I'm not against state support for musicians but think that the support in itself is part of the politics of repressive tolerance, i.e. the modern bourgeois (social democratic) cultural politics which consisted of making room for all in the same happy family of supported free competition. How the support is used and interpreted is up to the individual musician's understanding and morals.

I'm not against “low key” music. All expressions in music must be available but the sound structures aren't the only important ones but the whole environment in which significance is created. To listen to a record is one kind of ritual, to hear a concert with “the same music” is another, to dance to it a third one, and the significance is created in the moment and in the space.

The utopian element is found in every ritual, I find it hard to deny that, but an artistic ritual is at the same time a realization of some sort of ideal, or identity within the frames of art. It is, thus, something of actuality, not just a reference to a future. This is a way of looking at art, not an ideology or “prescription” about how it should be or should be interpreted. So I believe that all art practice has this utopian and even ideological element, however the contents of this utopia is different from case to case, and most of the time it is a natural expression that doesn't have to be conscious among the practitioners at all. I don't agree that the musicians Millroth mentions necessarily sabotage any ideology, no matter what they believe themselves. Music exists in the present as well as in wishes, hopes and fears, not one or the other. Art uses mythical time to create a distance to the present but also to reach an absolute now.

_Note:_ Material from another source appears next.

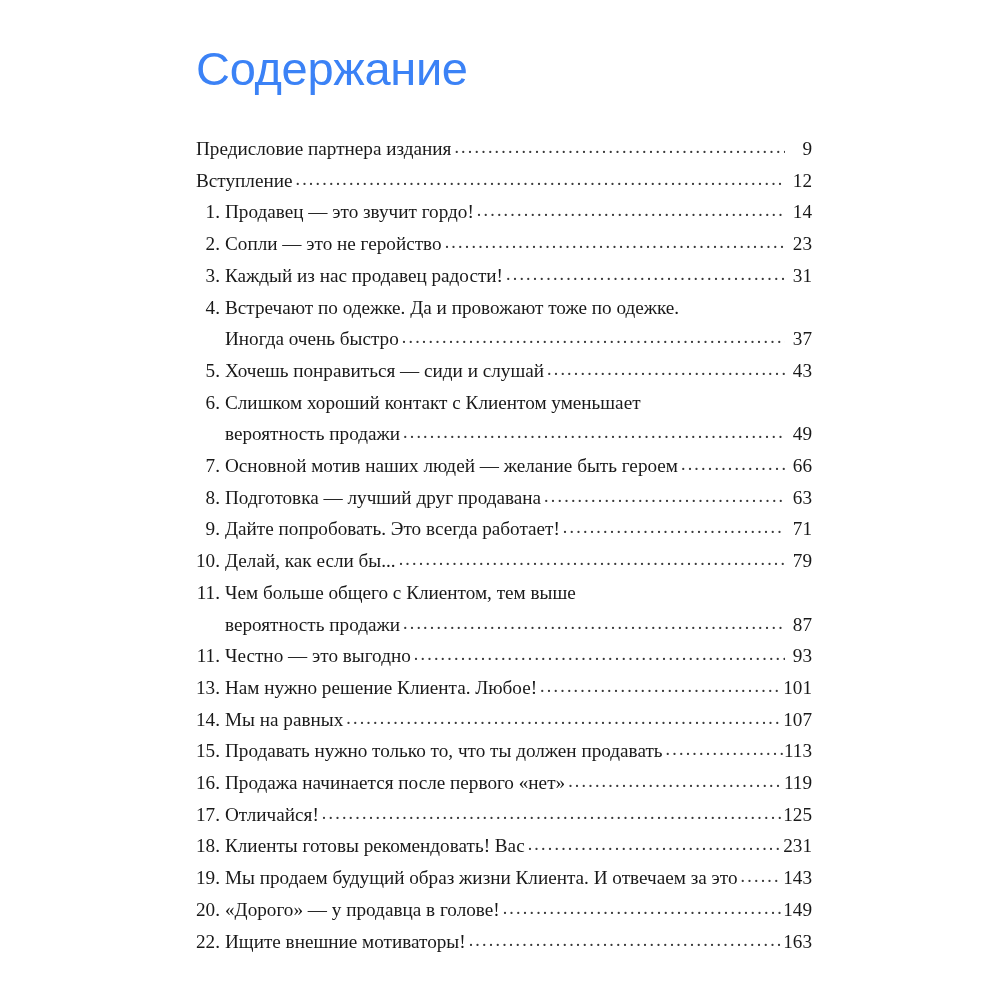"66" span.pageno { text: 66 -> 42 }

That music “first of all is positive energy” is an extremely general, on the verge of nonsensical, and at the same time too narrow definition. I find it hard to understand what it would mean. Music is a human activity where the aesthetic object (some would say “the music itself”) is just a non-independent part. The sound structures are part of a much larger structure and insufficient to form an expression or significance by themselves. Music, or rather the activity, Christopher Small's "musicking", can create or liberate energies in all possible directions. What is considered positive, negative, constructive or destructive depends on one's point of departure and isn't absolute. The power is created in the meeting between the structures of the sounds and the different structures of the human being and their different directions. Art (music) can confirm, examine and make conscious the feelings of identity and the interconnected relations of the participants when this meeting takes place.

This aspect, noone has commented (in print), as far as I've seen, so far.